Peneliti Saiful Mujani Research & Countsulting (SMRC), Saidiman Ahmad, juga menakutkan hal serupa. Ucapan Prabowo berpotensi menimbulkan sentimen rasial di Indonesia. (Baca juga:
Apalagi, kubu Prabowo selama ini kerap menggemborkan isu tenaga kerja asing dari Tiongkok, kebangkitan Partai Komunis Indonesia, hingga pengambilan aset Indonesia oleh negara lain. “Kalau dihubungkan dengan itu, mungkin ada upaya secara serius untuk menciptakan suasana terancam,” kata Saidiman.

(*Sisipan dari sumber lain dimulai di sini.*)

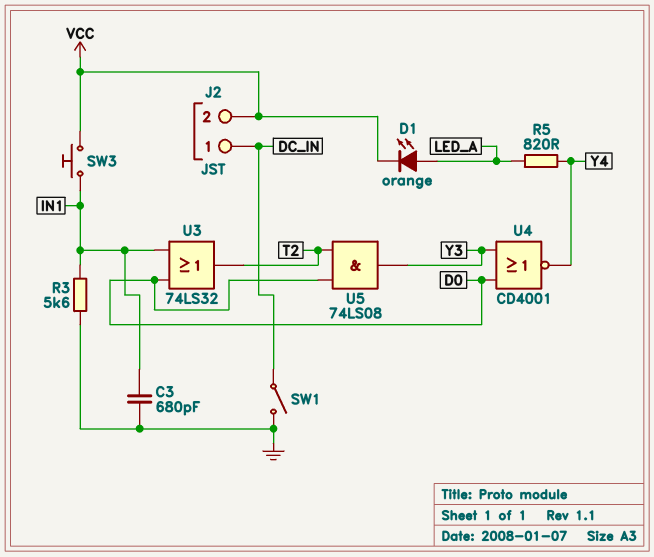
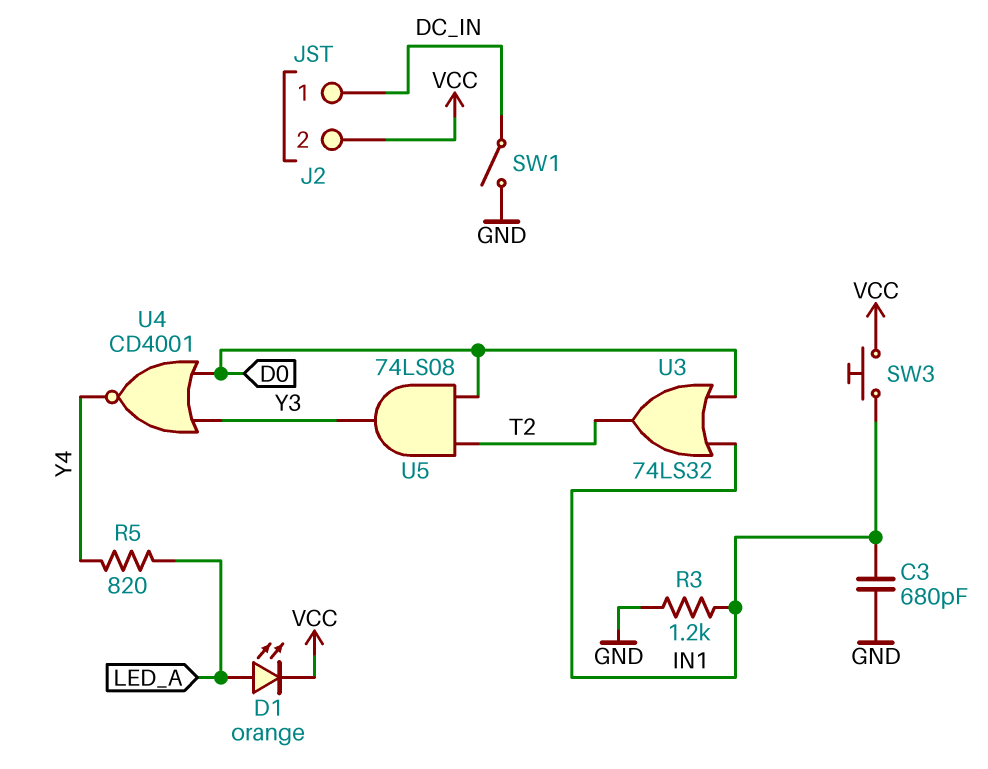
R3: 5.6k (GND, IN1) -> 1.2k (GND, IN1)

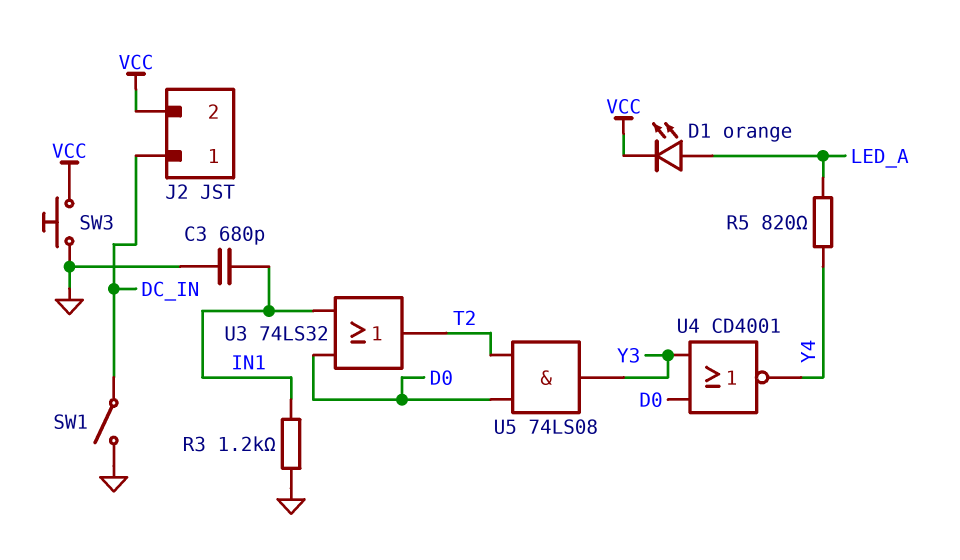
SW3: button (IN1, VCC) -> button (GND, VCC)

Seharusnya, dia melanjutkan, Prabowo melihat sejarah konflik komunal di Indonesia selama ini. Konflik tersebut berbahaya bagi kehidupan sosial masyarakat Indonesia. Saat ini sudah ada polarisasi terhadap pribumi dan non-pribumi akibat Pilkada DKI Jakarta 2017. Kondisi ini akan semakin parah jika publik bereaksi terhadap isu yang digaungkan Prabowo.
(Baca pula: Sebut Istilah Pribumi, Anies Baswedan Dianggap Bangkitkan Politik SARA)
Namun, Badan Pemenangan Nasional (BPN) Prabowo-Sandiaga Uno berdalih ucapan mantan Komandan Jenderal Kopassus itu bermaksud baik. Anggota Badan Pemenangan Ferdinand Hutahaean mengatakan Prabowo tidak bermaksud untuk memplagiasi slogan Trump.
Sebaliknya, Prabowo ingin agar Indonesia kembali dihargai dalam pergaulan internasional. “Di zaman Susilo Bambang Yudhoyono, kita tidak pernah ketinggalan di isu global sehingga ini harus dikembalikan dan ditingkatkan arahnya ke sana,” kata Ferdinand.
Prabowo, lanjut Ferdinand, ingin Indonesia ditakuti kembali sebagai “Macan Asia” -julukan yang kerap digemborkan selama Orde Baru. Saat ini Indonesia dinilai kehilangan perannya di dunia internasional. Hal tersebut terjadi karena keterbatasan kapasitas dan kapabilitas Presiden Joko Widodo.